*Your instructions:* Every line with the string "rule" must be copied from the entries below.

[Available records]

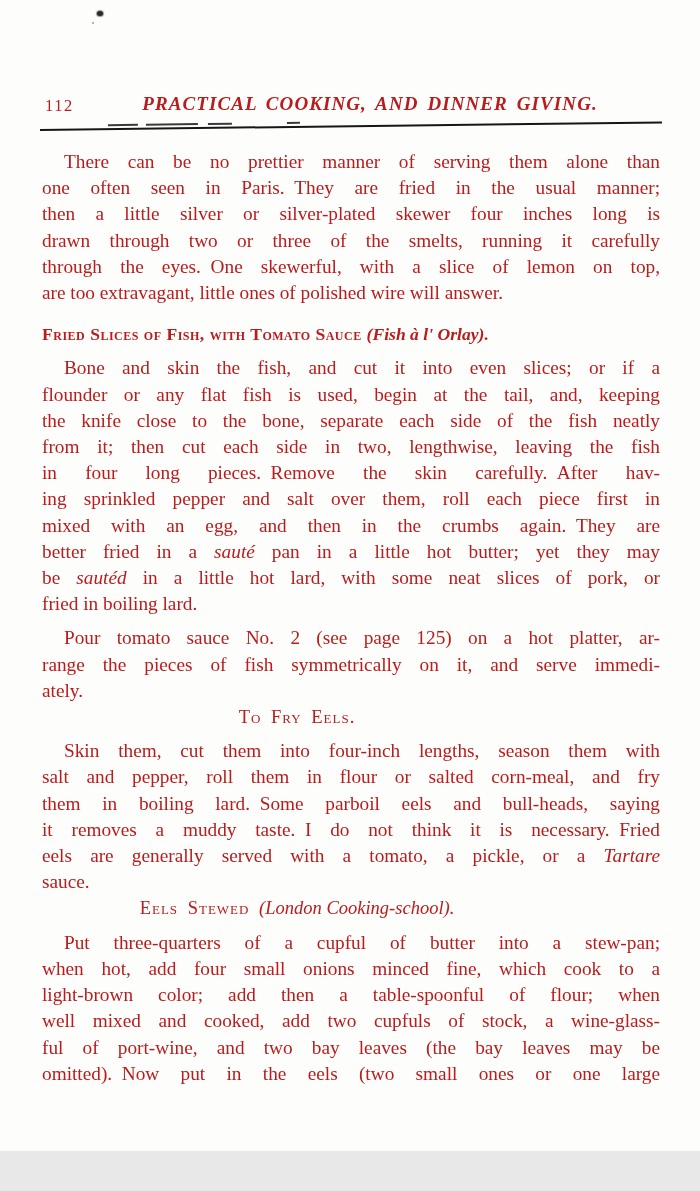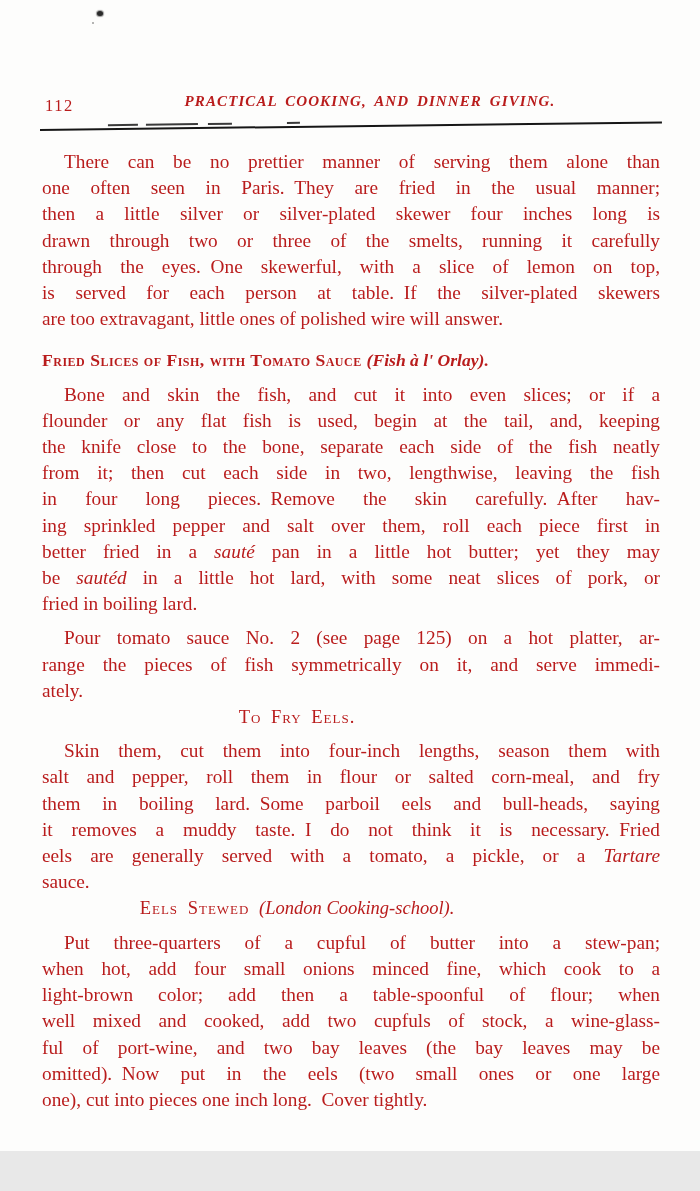--- a/index.html
+++ b/index.html
@@ -15,21 +15,21 @@
   .running-head{
     position:absolute;top:93px;left:42px;width:618px;height:24px;
   }
   .pagenum{
     position:absolute;left:3px;top:3px;
     font-size:16.5px;letter-spacing:1.5px;
   }
   .title{
     display:block;text-align:center;padding-left:38px;
     font-style:italic;font-weight:bold;
-    font-size:15px;letter-spacing:1.1px;word-spacing:3px;
+    font-size:19px;letter-spacing:1.1px;word-spacing:3px;
     white-space:nowrap;
   }
   
   .rule-wrap{
     position:absolute;left:40px;top:127px;width:622px;height:8px;
     transform:rotate(-0.7deg);transform-origin:left center;
   }
   .rule{position:absolute;left:0;top:2px;width:100%;height:2.2px;background:#161616;}
   .dash{position:absolute;height:1.8px;background:#3a3a3a;top:-2px;}
   .dash.d1{left:68px;width:30px;}
@@ -86,33 +86,33 @@
     <div class="rule"></div>
   </div>
 
   <main class="text-block" id="text-block">
       <div class="block para">
         <div class="line"><span>There can be no prettier manner of serving them alone than</span></div>
         <div class="line"><span>one often seen in Paris. They are fried in the usual manner;</span></div>
         <div class="line"><span>then a little silver or silver-plated skewer four inches long is</span></div>
         <div class="line"><span>drawn through two or three of the smelts, running it carefully</span></div>
         <div class="line"><span>through the eyes. One skewerful, with a slice of lemon on top,</span></div>
-        <div class="line"><span>is served for each person at table. If the silver-plated skewers</span></div>
         <div class="line final"><span>are too extravagant, little ones of polished wire will answer.</span></div>
       </div>
       <div class="block heading-fill">
         <div class="line final"><span class="sc">Fried Slices of Fish, with Tomato Sauce </span><span class="i">(Fish à l' Orlay).</span></div>
       </div>
       <div class="block para">
         <div class="line"><span>Bone and skin the fish, and cut it into even slices; or if a</span></div>
         <div class="line"><span>flounder or any flat fish is used, begin at the tail, and, keeping</span></div>
         <div class="line"><span>the knife close to the bone, separate each side of the fish neatly</span></div>
         <div class="line"><span>from it; then cut each side in two, lengthwise, leaving the fish</span></div>
         <div class="line"><span>in four long pieces. Remove the skin carefully. After hav-</span></div>
         <div class="line"><span>ing sprinkled pepper and salt over them, roll each piece first in</span></div>
+        <div class="line"><span>mixed with an egg, and then in the crumbs again. They are</span></div>
         <div class="line"><span>better fried in a </span><span class="i">sauté</span><span> pan in a little hot butter; yet they may</span></div>
         <div class="line"><span>be </span><span class="i">sautéd</span><span> in a little hot lard, with some neat slices of pork, or</span></div>
         <div class="line final"><span>fried in boiling lard.</span></div>
       </div>
       <div class="block para">
         <div class="line"><span>Pour tomato sauce No. 2 (see page 125) on a hot platter, ar-</span></div>
         <div class="line"><span>range the pieces of fish symmetrically on it, and serve immedi-</span></div>
         <div class="line final"><span>ately.</span></div>
       </div>
       <div class="block heading-center">
@@ -129,17 +129,16 @@
       <div class="block heading-center">
         <div class="line final"><span class="sc">Eels Stewed </span><span class="i">(London Cooking-school).</span></div>
       </div>
       <div class="block para">
         <div class="line"><span>Put three-quarters of a cupful of butter into a stew-pan;</span></div>
         <div class="line"><span>when hot, add four small onions minced fine, which cook to a</span></div>
         <div class="line"><span>light-brown color; add then a table-spoonful of flour; when</span></div>
         <div class="line"><span>well mixed and cooked, add two cupfuls of stock, a wine-glass-</span></div>
         <div class="line"><span>ful of port-wine, and two bay leaves (the bay leaves may be</span></div>
         <div class="line"><span>omitted). Now put in the eels (two small ones or one large</span></div>
-        <div class="line final"><span>one), cut into pieces one inch long. Cover tightly.</span></div>
       </div>
     </main>
 
 </div>
 
 </body></html>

[/Available records]

*Solved problem:*
   .rule-wrap{
   .rule{position:absolute;left:0;top:2px;width:100%;height:2.2px;background:#161616;}
     <div class="rule"></div>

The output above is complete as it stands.